## Selected extract:
↓↓↓

Skeptical philosophies (such as post-modernism) exist only to the degree that the skeptics ignore, evade, or are ignorant of this fundamental aspect of knowledge (that it can't be refuted).  It really is very curious how a philosopher can dedicated an entire theory to describing how knowledge is not possible, yet that philosopher never sees the contradiction in claiming to have such knowledge.  We don't need to fall for this, but unfortunately we are subject to its effect in post-modern writings. And more than anything else, we are subject to it when post-modern thinkers attempt to explain what post-modernism is.

But before we get to any of this, let us first administer a post modernism test. This test will indicate to what extent you are open to understanding post-modernism. The test below presents two sequence of numbers. Choose the list that seems to make the most sense.

A:   4, 7, 3, 8, 5, 1, 9, 2, 6
B:   1, 2, 3, 4, 5, 6, 7, 8, 9

If you chose A, you can stop reading now. This choice is the post-modernist choice. If an unordered list of numbers makes as much sense to you as an obviously ordered list, then you will not find post-modernism hard to understand.

If you chose B, then you might be confused by post modernism. Read on.

Returning to the two kinds of errors referred to above, let us continue.


Post-modernists don't believe in objective knowledge. They believe that knowledge isn't based in reality, but rather, that knowledge is the name given to the stories (narratives about the world) that people tell themselves and each other. As such, these stories are conditioned by personal bias and cultural conditioning. These stories are true for a person, or for a people, but they are not true of the world. Unfortunately, this comes across as a simple case of skepticism being repacked for modern times.

In its basic form, skepticism is the assertion that knowledge is not possible. The root of this belief, from the time Plato, all the way to last Tuesday, is the desire to define knowledge in absolute terms. But for absolute human knowledge to exist, we would have to be all knowing and infallible. But that is not the nature of human consciousness. We are not all knowing and infallible, and therefore absolute human knowledge is a meaningless category.

We might ask if absolute NON-human knowledge could exist. To assumes that, we would have to identify some form of consciousness that was all-knowing and infallible. There is no such thing. People have supposed that supernatural gods are all-knowing and infallible, but their existence is as yet unproven.

The fact that absolute knowledge doesn't even apply to humans is pretty obvious. So what do we do with this conclusion? To some, this is clear evidence that humans cannot really know things, and so the only conclusion is that whatever humans claim to know is simply subjective and relative... that is... not objective.

↑↑↑

## Study questions:
1. According to the passage on post-modernism, what do post-modernists say knowledge is the name given to?
2. Copy word for word from the passage on post-modernism the text starting at "Post-modernists don't believe" and ending at "for modern times.".
The listing is separate material, unrelated to the passage on post-modernism.

## Supplied entries:
↓↓↓

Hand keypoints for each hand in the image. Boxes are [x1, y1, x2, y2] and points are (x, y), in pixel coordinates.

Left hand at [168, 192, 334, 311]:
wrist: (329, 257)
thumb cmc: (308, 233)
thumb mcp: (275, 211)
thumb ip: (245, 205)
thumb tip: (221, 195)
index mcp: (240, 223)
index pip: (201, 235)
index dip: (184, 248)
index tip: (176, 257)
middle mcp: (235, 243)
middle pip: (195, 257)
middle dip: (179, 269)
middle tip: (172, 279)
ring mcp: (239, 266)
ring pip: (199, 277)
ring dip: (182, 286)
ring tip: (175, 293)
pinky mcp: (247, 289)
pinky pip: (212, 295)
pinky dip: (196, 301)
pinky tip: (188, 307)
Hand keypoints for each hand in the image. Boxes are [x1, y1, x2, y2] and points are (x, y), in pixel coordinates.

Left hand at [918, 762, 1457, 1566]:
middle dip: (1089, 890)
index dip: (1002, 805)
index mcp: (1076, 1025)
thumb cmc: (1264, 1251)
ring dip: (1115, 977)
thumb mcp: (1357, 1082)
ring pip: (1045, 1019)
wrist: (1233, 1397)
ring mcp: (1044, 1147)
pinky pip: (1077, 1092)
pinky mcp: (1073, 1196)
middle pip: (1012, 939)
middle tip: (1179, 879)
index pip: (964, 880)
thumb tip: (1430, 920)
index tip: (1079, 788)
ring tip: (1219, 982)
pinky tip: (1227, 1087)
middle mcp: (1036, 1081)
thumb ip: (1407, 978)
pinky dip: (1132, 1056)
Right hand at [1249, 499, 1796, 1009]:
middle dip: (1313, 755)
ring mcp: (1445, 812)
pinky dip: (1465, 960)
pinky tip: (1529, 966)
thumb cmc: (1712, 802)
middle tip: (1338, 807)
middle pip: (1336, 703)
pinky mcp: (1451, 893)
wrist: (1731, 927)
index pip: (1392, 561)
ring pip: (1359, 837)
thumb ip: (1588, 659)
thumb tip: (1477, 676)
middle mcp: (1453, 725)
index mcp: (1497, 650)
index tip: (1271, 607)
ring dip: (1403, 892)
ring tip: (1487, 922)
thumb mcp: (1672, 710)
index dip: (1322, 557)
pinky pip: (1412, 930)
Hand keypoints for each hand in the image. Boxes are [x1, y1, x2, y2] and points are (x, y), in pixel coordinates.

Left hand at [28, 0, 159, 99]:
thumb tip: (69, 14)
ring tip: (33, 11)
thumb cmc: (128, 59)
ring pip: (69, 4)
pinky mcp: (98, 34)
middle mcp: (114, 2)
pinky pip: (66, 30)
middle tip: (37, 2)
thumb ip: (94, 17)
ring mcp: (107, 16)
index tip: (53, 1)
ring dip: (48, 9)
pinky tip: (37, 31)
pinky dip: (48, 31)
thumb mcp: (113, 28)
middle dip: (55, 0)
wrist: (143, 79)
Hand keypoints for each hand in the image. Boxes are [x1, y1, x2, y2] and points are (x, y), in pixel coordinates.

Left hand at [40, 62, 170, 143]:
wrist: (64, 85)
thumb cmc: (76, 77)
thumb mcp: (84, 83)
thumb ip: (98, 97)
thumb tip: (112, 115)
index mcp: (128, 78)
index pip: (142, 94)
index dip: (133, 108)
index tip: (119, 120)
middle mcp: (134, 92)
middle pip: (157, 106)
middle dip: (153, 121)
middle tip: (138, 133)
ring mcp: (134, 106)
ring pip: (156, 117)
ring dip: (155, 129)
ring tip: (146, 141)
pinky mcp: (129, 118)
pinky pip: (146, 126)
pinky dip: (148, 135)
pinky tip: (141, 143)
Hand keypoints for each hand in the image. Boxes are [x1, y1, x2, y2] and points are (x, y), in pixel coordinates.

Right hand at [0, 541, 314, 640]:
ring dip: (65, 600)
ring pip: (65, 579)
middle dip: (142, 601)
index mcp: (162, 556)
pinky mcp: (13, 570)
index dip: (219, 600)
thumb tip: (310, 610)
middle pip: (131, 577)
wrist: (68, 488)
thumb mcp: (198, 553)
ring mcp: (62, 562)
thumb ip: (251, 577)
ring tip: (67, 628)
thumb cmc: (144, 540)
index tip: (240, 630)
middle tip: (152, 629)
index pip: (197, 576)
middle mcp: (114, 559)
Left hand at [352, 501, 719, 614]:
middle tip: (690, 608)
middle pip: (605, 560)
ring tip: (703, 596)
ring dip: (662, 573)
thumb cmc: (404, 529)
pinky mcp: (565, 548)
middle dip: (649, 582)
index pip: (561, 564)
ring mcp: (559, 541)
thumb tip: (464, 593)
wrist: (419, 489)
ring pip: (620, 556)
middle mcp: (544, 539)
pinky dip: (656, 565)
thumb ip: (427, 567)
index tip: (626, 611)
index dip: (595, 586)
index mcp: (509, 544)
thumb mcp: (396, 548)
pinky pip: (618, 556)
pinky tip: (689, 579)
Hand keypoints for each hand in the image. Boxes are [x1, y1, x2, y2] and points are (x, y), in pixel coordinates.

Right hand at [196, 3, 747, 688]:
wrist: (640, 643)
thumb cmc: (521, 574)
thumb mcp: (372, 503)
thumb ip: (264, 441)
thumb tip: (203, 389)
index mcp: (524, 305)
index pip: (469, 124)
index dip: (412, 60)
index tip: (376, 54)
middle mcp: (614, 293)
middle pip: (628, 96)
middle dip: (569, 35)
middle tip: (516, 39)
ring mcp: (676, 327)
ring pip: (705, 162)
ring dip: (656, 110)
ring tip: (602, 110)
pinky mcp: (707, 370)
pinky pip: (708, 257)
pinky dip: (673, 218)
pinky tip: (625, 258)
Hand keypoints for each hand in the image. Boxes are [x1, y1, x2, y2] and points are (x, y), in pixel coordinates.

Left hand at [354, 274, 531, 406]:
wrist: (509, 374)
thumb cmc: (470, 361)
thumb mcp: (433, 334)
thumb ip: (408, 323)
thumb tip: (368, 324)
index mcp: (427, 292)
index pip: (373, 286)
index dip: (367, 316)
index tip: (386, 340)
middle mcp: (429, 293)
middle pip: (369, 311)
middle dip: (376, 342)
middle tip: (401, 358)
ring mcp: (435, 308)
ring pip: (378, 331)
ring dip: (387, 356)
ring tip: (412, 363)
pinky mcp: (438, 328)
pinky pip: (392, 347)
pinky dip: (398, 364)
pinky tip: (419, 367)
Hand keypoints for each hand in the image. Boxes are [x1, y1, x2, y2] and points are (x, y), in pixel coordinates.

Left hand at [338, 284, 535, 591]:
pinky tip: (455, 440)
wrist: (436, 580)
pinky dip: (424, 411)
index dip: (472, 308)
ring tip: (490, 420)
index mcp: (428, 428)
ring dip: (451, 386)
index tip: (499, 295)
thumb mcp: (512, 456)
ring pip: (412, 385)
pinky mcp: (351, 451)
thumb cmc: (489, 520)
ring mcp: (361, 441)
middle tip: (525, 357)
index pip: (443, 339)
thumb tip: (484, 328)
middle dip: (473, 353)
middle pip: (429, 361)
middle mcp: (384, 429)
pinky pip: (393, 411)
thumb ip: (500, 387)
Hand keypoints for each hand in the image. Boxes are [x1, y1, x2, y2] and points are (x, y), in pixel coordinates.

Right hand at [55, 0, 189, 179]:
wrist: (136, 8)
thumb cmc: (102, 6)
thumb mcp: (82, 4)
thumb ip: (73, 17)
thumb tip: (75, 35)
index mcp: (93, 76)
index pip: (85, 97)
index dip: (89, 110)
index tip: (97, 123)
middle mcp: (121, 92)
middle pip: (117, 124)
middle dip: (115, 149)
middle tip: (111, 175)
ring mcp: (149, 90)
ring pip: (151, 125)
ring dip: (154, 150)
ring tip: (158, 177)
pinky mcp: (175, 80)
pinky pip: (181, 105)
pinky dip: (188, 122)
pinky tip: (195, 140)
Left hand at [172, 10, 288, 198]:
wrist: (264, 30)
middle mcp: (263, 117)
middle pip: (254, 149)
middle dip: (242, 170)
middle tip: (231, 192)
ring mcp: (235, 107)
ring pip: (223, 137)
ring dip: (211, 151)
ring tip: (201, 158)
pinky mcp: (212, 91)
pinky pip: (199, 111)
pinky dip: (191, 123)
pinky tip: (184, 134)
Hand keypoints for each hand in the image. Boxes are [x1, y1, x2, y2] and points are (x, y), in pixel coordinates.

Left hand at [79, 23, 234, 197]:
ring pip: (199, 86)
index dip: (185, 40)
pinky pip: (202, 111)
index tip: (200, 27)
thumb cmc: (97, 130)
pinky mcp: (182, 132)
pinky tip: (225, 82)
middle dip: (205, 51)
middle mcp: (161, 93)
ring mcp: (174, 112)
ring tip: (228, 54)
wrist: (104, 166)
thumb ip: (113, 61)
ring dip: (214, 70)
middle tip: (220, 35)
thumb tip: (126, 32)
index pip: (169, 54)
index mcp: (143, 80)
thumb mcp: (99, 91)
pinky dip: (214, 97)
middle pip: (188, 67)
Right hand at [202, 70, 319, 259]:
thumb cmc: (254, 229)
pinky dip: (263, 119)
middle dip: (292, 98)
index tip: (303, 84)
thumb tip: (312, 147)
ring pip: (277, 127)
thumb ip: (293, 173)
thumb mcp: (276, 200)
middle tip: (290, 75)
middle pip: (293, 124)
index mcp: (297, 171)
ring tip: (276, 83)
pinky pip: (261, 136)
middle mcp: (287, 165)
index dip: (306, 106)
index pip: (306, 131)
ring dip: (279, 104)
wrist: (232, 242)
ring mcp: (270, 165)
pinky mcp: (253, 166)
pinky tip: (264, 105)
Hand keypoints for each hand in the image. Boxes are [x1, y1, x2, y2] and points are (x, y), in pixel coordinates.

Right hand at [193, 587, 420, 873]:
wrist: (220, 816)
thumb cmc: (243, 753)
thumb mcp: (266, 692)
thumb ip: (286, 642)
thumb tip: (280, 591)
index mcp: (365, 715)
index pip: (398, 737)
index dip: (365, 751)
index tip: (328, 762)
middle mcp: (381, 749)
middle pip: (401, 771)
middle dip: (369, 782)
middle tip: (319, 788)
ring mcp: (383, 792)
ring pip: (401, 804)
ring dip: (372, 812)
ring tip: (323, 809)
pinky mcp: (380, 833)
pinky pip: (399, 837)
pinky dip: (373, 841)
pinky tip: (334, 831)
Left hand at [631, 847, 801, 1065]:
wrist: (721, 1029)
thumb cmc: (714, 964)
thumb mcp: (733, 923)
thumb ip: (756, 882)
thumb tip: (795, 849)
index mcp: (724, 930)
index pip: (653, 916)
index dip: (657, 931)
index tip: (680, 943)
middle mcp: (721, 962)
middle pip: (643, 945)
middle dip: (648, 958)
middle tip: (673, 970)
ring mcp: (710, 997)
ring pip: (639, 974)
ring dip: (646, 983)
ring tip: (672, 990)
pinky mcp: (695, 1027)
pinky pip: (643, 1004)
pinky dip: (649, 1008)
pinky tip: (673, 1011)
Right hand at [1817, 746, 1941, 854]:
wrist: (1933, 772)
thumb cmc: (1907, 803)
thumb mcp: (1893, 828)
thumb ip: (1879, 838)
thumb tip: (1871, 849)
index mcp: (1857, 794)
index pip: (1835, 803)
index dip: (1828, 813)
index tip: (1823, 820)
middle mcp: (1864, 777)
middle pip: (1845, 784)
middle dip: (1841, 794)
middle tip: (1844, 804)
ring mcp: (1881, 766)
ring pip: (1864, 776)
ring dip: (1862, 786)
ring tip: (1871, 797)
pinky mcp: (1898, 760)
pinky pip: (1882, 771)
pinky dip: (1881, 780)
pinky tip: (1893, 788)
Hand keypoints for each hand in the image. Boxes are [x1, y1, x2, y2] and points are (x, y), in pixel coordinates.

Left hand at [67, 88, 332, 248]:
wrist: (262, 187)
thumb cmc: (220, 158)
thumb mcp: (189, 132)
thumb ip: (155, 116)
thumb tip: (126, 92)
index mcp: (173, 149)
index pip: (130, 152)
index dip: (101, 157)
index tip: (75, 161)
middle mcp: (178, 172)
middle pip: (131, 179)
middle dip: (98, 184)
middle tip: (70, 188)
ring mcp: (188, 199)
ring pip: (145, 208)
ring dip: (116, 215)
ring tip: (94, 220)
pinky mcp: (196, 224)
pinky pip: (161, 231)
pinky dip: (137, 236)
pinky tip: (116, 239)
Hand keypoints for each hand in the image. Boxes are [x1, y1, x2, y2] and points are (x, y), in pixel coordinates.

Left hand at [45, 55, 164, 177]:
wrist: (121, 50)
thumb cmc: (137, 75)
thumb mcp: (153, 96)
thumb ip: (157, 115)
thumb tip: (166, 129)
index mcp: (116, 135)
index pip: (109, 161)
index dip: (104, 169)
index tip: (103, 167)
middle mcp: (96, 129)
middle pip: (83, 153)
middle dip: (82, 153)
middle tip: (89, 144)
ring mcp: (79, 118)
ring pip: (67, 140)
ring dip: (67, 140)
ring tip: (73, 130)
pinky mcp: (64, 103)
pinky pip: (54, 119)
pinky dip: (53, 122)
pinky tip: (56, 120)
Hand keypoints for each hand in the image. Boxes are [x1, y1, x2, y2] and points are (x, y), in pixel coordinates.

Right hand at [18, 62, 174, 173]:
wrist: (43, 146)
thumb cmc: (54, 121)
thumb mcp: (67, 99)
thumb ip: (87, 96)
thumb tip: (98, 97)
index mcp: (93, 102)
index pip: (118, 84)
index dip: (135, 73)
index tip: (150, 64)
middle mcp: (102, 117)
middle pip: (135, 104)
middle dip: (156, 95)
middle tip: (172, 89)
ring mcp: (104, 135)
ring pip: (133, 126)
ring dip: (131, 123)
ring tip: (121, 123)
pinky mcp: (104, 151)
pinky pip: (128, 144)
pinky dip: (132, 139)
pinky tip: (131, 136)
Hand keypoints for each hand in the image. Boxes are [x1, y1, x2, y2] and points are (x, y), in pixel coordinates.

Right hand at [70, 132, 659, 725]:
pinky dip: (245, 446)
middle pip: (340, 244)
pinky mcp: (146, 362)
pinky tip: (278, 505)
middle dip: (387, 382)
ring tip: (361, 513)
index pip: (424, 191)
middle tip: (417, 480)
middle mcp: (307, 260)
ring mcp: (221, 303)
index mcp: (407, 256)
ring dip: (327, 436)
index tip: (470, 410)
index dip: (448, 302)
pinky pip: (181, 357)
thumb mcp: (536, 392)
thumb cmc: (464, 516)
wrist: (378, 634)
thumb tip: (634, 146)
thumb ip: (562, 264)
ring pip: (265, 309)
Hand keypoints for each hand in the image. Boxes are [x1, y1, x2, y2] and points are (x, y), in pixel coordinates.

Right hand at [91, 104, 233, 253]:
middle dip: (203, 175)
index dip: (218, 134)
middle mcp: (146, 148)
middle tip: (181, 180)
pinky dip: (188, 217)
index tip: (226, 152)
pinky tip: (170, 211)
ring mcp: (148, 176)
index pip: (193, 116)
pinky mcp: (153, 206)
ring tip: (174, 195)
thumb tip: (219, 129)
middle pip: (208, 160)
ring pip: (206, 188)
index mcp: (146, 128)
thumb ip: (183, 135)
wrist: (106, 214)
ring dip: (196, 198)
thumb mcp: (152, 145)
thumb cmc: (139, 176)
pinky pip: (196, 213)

↑↑↑

## Numbered responses:
1. The stories (narratives about the world) that people tell themselves and each other.

2.
Post-modernists don't believe in objective knowledge. They believe that knowledge isn't based in reality, but rather, that knowledge is the name given to the stories (narratives about the world) that people tell themselves and each other. As such, these stories are conditioned by personal bias and cultural conditioning. These stories are true for a person, or for a people, but they are not true of the world. Unfortunately, this comes across as a simple case of skepticism being repacked for modern times.